Anche nel settore conciario è stato presentato un formulato a base vegetale, utilizzato tra l’altro nella produzione, brevettata, di una pelle anallergica e caratterizzato dall’assenza di alchilbenzeni tipici dei lubrificanti minerali e di aldeidi, fenoli ed altri composti ad elevata tossicità. Purtroppo, anche in questo caso, i formulati a base vegetale non hanno acquisito una significativa quota di mercato nel distretto Pisano.

Nel settore cartario, comparto di importanza strategica nella intera provincia di Lucca, la situazione è leggermente migliore, in quanto già negli anni ‘80 Raul Gardini propose di utilizzare le oleine di soia per la disincrostazione della carta da giornale, mentre successivamente è stata prodotta una carta “biocide-free” utilizzando l’acido acetico e i terpeni d’arancio. Risultano inoltre presenti già oggi formulati oleanti ad elevata rinnovabilità o a base vegetale e altre sperimentazioni a livello industriale hanno infatti confermato la possibilità di utilizzo di questi formulati ad elevata qualità nella produzione tissue. Una recente normativa tedesca ha introdotto standard molto restrittivi sui residui di oli (minerali) ammessi nel tissue, a conferma dell’interesse anche internazionale verso questo aspetto del ciclo produttivo anche in un’ottica di una sempre maggiore tutela del consumatore finale.

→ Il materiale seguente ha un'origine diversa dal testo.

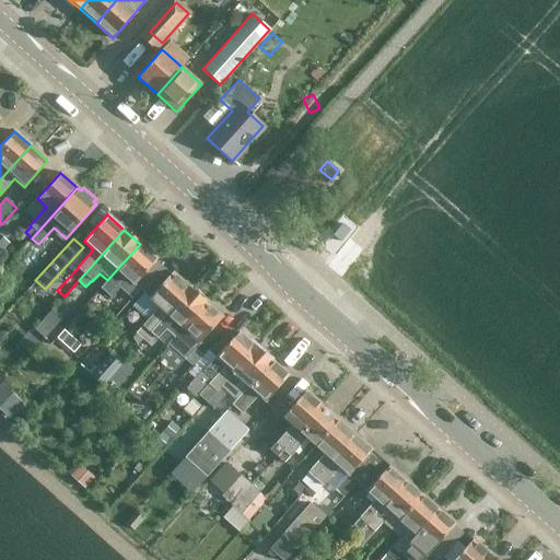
[(158,259),(140,244),(107,280),(101,289),(108,295),(117,286),(131,299),(140,290),(135,284),(158,259)]
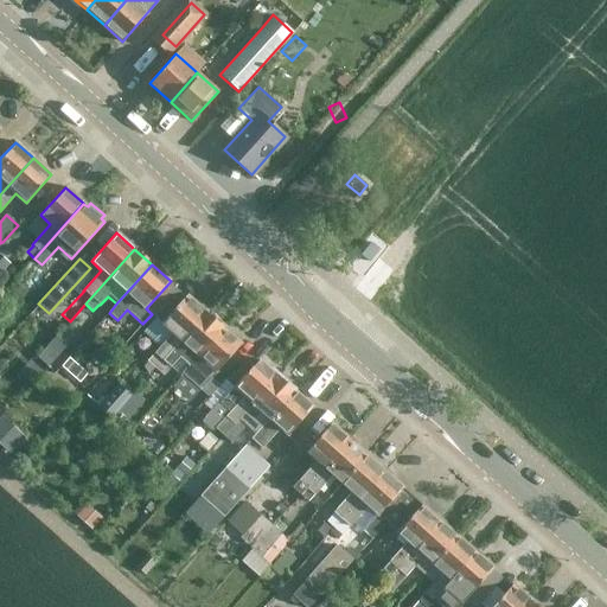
[(147,360),(155,369),(205,312),(187,295),(176,308),(168,302),(148,325),(155,331),(163,324),(172,333),(147,360)]
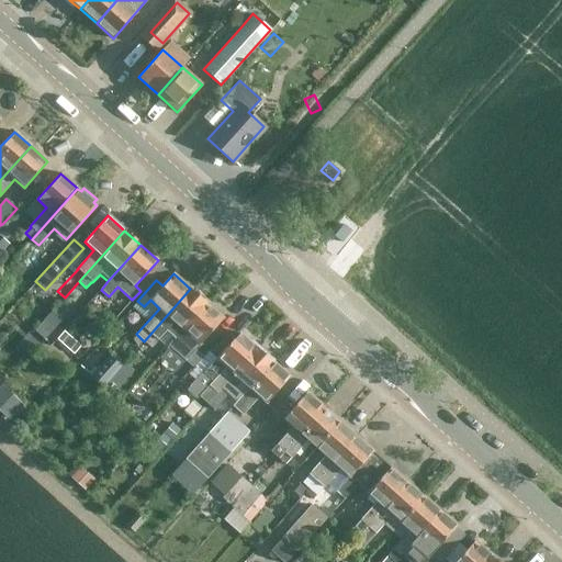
[(206,303),(190,289),(144,341),(150,347),(173,322),(183,329),(206,303)]
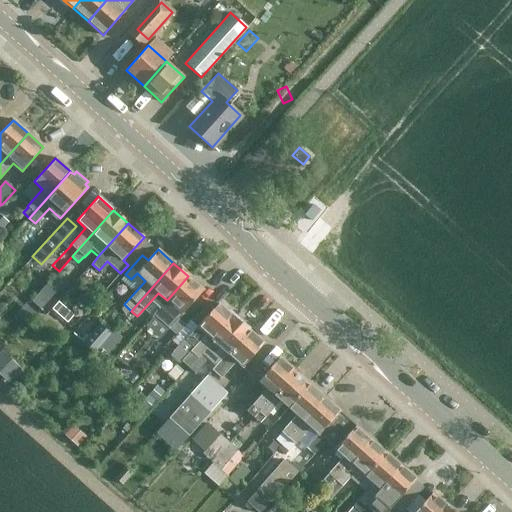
[(188,276),(167,300),(147,323),(142,327),(149,333),(153,329),(174,306),(182,314),(203,290),(188,276)]
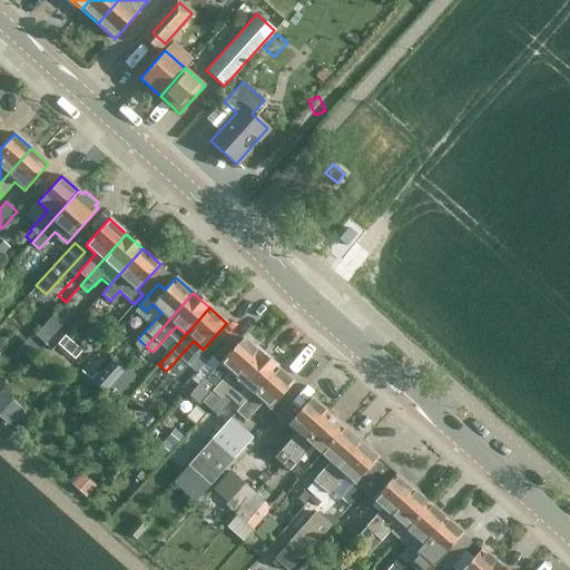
[(47,342),(64,321),(52,312),(36,334),(47,342)]
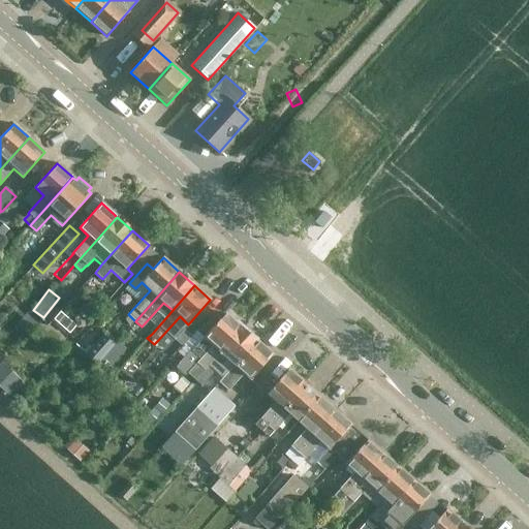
[(18,303),(9,296),(0,305),(0,307),(8,314),(18,303)]
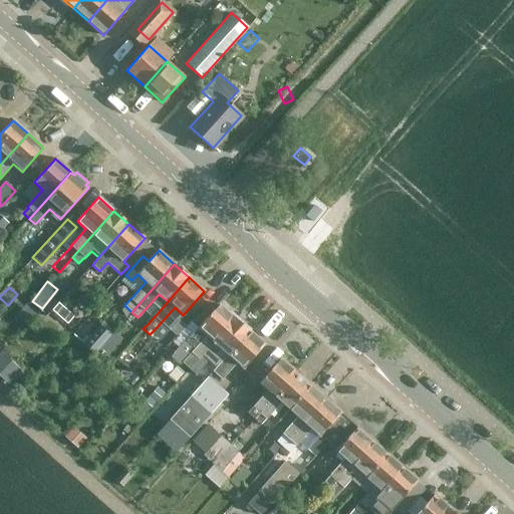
[(219,304),(208,316),(201,310),(191,322),(190,321),(178,335),(186,341),(198,328),(206,335),(191,352),(192,353),(187,359),(192,364),(189,368),(234,318),(219,304)]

Esperienze analoghe si registrano anche in altri settori produttivi con alcune esperienze sulla possibilità di utilizzare biolubrificanti nelle perforazioni per la produzione di energia geotermica a Larderello, e potenzialmente mostra ottime prospettive la sostituzione degli oli minerali nel settore lapideo in considerazione della totale dispersione nell’ambiente del prodotto dopo l’uso e delle ricadute sulla qualità dell’ambiente e degli operatori del settore.

In tutti questi distretti, tranne quello cartario, i formulati lubrificanti sono utilizzati a dispersione nell’ambiente e lo sviluppo dell’uso di prodotti a base vegetale, in considerazione dell’elevata biodegradabilità e della loro ipotossicità, potrebbe contribuire alla riduzione dell’impatto ambientale con benefici igienico-sanitario per gli operatori del settore e della cittadinanza e conseguentemente delle istituzioni in termini di minori spese sanitarie e di depurazione delle acque. Ecco perché la pubblica amministrazione potrebbe ritenere utile attivare interventi atti a compensare il differenziale di prezzo che eventualmente potrebbe determinarsi prima del raggiungimento di un’economia di scala, al fine di incentivare un più diffuso utilizzo dei biolubrificanti, giustificando tale intervento proprio con le ricadute sulla qualità dell’ambiente dell’intero distretto.

In questa ottica, l’uso di biolubrificanti in alternativa ai formulati convenzionali deve essere inserito in programmi di sostituzione di prodotti pericolosi per la salute e per l’ambiente, attraverso la creazione di appositi marchi o certificazioni volti a valorizzare i processi produttivi interamente ecocompatibili, anche e soprattutto nell’ottica di una differenziazione dei prodotti sulla concorrenza globale. E’ questa infatti una possibilità che potrebbe consentire l’affermarsi di un nuovo mercato in cui il consumatore è disposto a pagare un prezzo maggiore per un manufatto prodotto con maggiore rispetto dell’ambiente e privo di residui di prodotti minerali o di sintesi.